Traditional publishing is a market that is ripe for disruption, characterized by Berkeley professor Robert Glushko co-creating a new approach to academic textbooks with his students in the Future of E-books. Glushko is one of the speakers at the Intelligent Content Conference, which will bring together content creators, technologists and publishers to discuss the many opportunities. Also speaking is Netflix’s Daniel Jacobson, who architected a large redesign of the Netflix API in order to support hundreds of devices. And yes, I will discuss the opportunities for content-as-a-service via APIs.

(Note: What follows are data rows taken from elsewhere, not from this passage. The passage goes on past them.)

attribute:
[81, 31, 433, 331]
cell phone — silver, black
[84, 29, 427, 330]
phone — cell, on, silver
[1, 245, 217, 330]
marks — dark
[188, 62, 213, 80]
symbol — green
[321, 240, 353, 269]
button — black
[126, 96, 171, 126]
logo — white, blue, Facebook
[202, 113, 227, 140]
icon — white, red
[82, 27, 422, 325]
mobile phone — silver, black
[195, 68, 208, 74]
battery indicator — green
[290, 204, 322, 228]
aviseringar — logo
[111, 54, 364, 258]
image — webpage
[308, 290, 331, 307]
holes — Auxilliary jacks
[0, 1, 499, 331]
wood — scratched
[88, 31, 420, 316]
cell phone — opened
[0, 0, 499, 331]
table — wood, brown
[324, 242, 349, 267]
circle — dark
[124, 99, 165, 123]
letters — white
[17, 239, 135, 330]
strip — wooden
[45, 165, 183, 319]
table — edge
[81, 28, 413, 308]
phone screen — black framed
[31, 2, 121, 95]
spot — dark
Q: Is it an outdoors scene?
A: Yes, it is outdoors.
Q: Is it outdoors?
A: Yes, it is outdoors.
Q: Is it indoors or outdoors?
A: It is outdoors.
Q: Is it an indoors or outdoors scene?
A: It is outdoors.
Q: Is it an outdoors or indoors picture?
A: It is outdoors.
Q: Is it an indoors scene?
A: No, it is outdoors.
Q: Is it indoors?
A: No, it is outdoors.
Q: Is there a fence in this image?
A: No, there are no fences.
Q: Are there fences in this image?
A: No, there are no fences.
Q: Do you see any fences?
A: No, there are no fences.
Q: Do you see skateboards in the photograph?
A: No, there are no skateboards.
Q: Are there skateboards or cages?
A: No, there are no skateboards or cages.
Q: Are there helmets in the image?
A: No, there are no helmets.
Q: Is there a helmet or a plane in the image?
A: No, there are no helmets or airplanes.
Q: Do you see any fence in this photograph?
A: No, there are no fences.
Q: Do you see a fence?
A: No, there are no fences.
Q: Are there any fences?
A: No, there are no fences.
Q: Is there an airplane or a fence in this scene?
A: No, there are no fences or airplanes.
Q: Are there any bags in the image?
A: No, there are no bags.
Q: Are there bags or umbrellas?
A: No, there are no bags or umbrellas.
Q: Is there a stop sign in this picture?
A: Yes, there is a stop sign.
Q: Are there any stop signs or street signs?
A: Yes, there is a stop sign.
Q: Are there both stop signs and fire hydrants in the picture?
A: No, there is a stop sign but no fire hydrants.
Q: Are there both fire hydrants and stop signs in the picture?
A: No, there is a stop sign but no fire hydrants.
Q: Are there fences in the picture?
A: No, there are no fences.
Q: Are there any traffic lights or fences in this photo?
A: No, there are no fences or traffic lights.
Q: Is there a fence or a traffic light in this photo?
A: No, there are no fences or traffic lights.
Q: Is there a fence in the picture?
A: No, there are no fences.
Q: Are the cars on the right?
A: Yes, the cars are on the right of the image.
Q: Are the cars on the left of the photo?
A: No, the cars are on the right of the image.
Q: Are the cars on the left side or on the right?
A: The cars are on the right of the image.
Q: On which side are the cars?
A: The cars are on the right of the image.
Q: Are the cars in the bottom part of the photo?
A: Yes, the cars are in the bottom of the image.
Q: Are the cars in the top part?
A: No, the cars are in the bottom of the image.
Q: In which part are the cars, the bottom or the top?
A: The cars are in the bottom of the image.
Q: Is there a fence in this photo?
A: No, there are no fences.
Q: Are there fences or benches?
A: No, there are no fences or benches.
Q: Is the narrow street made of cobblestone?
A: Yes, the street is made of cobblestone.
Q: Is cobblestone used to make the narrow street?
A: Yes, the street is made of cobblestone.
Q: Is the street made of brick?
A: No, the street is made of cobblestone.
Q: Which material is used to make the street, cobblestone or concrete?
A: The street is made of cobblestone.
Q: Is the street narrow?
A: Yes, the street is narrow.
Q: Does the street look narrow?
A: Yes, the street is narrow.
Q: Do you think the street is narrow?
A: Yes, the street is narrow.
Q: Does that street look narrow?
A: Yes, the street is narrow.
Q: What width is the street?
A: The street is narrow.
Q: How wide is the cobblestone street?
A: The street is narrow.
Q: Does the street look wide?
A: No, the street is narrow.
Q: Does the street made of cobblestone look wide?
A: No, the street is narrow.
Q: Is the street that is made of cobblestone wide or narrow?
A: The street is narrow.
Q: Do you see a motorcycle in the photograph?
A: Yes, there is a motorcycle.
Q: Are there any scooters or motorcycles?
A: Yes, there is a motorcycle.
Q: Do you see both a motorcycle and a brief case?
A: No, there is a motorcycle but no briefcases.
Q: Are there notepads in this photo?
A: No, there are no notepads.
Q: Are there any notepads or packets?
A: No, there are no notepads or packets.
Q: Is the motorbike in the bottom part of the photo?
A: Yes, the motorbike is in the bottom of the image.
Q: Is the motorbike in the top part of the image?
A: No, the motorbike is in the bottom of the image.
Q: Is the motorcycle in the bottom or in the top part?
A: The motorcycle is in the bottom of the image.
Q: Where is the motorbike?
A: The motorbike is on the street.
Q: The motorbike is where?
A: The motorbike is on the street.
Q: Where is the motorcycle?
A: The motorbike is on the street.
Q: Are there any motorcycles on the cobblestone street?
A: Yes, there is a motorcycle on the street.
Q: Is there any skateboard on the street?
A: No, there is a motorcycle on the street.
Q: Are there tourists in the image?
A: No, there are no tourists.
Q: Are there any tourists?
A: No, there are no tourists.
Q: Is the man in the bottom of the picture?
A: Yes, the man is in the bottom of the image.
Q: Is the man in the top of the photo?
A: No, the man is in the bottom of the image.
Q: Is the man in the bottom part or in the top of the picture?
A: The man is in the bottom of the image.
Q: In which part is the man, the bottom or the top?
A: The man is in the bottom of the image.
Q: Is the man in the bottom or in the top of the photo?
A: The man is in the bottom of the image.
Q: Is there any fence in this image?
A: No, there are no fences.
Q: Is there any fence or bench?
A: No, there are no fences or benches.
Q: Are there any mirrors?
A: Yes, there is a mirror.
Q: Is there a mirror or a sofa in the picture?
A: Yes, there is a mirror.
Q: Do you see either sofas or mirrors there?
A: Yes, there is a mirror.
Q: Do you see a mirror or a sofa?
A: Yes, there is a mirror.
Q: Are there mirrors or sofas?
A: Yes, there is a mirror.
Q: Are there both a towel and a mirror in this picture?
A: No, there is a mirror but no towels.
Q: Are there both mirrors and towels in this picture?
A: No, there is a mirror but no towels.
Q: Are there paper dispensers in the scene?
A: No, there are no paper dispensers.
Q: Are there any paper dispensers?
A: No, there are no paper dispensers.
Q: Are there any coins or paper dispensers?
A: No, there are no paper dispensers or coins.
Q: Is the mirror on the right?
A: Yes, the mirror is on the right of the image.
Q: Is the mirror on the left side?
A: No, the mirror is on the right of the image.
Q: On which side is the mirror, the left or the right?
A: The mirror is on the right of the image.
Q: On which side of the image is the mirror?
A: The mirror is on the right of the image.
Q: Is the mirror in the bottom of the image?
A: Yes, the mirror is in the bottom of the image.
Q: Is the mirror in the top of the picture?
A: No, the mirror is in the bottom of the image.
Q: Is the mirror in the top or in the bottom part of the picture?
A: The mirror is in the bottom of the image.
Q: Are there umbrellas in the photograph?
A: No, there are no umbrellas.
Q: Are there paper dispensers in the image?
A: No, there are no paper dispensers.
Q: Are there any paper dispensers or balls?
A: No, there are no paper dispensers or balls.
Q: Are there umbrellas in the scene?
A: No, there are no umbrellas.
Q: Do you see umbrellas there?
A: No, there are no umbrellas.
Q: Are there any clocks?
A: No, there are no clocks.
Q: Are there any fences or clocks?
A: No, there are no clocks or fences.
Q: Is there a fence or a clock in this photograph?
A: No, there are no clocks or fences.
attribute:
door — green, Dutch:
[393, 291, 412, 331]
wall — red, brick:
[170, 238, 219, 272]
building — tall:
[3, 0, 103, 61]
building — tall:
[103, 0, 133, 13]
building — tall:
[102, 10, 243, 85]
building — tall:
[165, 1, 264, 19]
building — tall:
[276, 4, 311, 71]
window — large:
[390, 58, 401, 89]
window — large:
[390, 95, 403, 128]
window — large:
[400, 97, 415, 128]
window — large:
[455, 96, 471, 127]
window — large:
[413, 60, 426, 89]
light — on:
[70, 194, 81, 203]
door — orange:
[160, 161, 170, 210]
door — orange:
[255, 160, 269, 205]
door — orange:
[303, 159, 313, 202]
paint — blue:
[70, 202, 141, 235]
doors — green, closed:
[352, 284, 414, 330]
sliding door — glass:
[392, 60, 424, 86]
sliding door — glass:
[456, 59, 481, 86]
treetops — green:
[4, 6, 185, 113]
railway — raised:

ProgrammableWeb readers can still get in on the early bird discount to attend Intelligent Content, which takes place February 7-8 in San Francisco.

San Francisco in February sounds like a good idea. Particularly if the future of publishing is on the agenda.

Would observe that “intelligent content” implies that some one, that is a person, has both authored the content and designed the API. Doesn’t happen auto-magically.

And with people involved, our old friend semantic diversity is going to be in the midst of the discussions, proposals and projects.

Reliable collation of data from different publishers (universities with multiple subscriptions should be pushing for this now) could make access seamless to end users.